The Pope, the grandmother and the grandchild: faith without words
By Sergio Centofanti
As the Pope was passing by on his way to the meeting with young people and families in Iasi on Saturday afternoon, a proud grandmother held up her grandchild for him to bless. Pope Francis used that image to make a point at the end of his discourse.
Speaking off the cuff, he said:
“I am nearly finished, I have just one more paragraph, but I still want to tell you about an experience I had just as I was coming into the Square. There was an elderly lady, quite elderly, a grandmother. In her arms she held her grandchild, about two months old, not more. As I passed by, she showed me the child. She smiled, it was a knowing smile, as if she was saying to me: “Look, now I can dream!” I was very moved in that moment and I didn’t have the courage to go and bring her up here (onto the stage). That’s why I am telling you. Grandparents dream when their grandchildren go forward, and grandchildren have courage when they take their roots from their grandparents”.
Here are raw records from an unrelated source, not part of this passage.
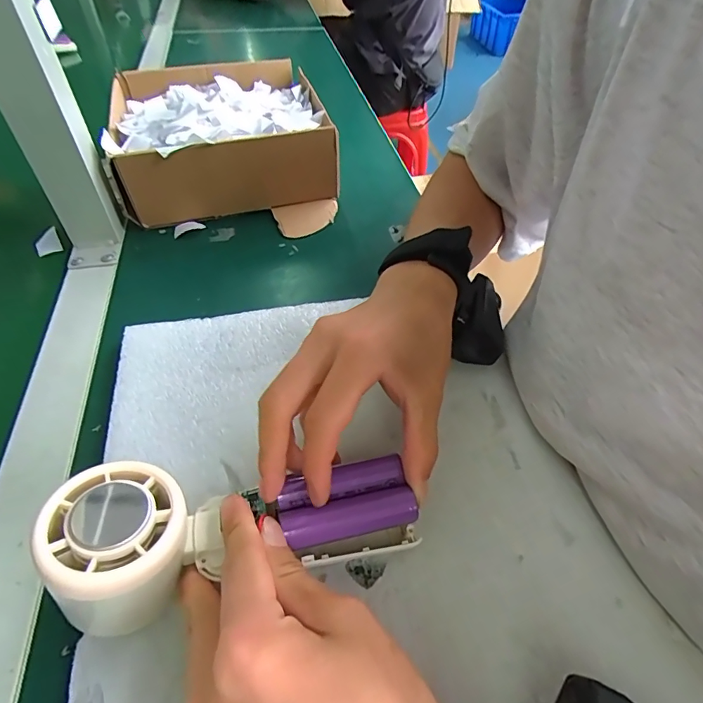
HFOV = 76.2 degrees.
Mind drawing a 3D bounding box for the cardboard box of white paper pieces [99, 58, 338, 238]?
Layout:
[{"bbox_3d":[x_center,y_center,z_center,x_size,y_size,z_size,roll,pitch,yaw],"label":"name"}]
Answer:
[{"bbox_3d":[-0.137,-0.231,0.480,0.208,0.082,0.230,-14,50,-12],"label":"cardboard box of white paper pieces"}]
Earlier, during his prepared speech, the Pope told the young people present at the event: “As you continue to grow in every way – stronger, older and even in importance – do not forget the most beautiful and worthwhile lesson you learned at home. It is the wisdom that comes from age. When you grow up, do not forget your mother and your grandmother, and the simple but robust faith that gave them the strength and tenacity to keep going and not to give up. It is a reason for you to give thanks and to ask for the generosity, courage and selflessness of a “home-grown” faith that is unobtrusive, yet slowly but surely builds up the Kingdom of God”.
On other occasions, Pope Francis has recounted his personal experience with his own grandmother, Rosa, a woman of faith who came from a peasant family in Piedmont, Italy, and emigrated to Argentina to escape poverty. During the Pentecost Vigil of 2013, the Pope said it was his grandmother who first transmitted the Christian faith to him.
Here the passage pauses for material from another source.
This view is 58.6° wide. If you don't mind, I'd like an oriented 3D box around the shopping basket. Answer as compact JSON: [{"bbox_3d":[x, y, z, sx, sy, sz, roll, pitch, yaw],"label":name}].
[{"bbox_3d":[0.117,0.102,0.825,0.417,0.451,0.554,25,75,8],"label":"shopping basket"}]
“I had the grace to grow up in a family where faith was lived in a simple and concrete way; but it was above all my grandmother, my father's mother, who marked my path of faith. She was a woman who explained to us, who spoke to us about Jesus, who taught us the Catechism. I always remember that on Good Friday evening she would take us to the candlelight procession, and at the end of this procession… my grandmother would make us children kneel, and she would say: "Look, he is dead, but tomorrow he will rise again". I received the first Christian announcement from this woman, from my grandmother! That's beautiful! The first announcement at home, with the family! And this makes me think of the love of many mothers and grandmothers in the transmission of the faith. It is they who transmit the faith”.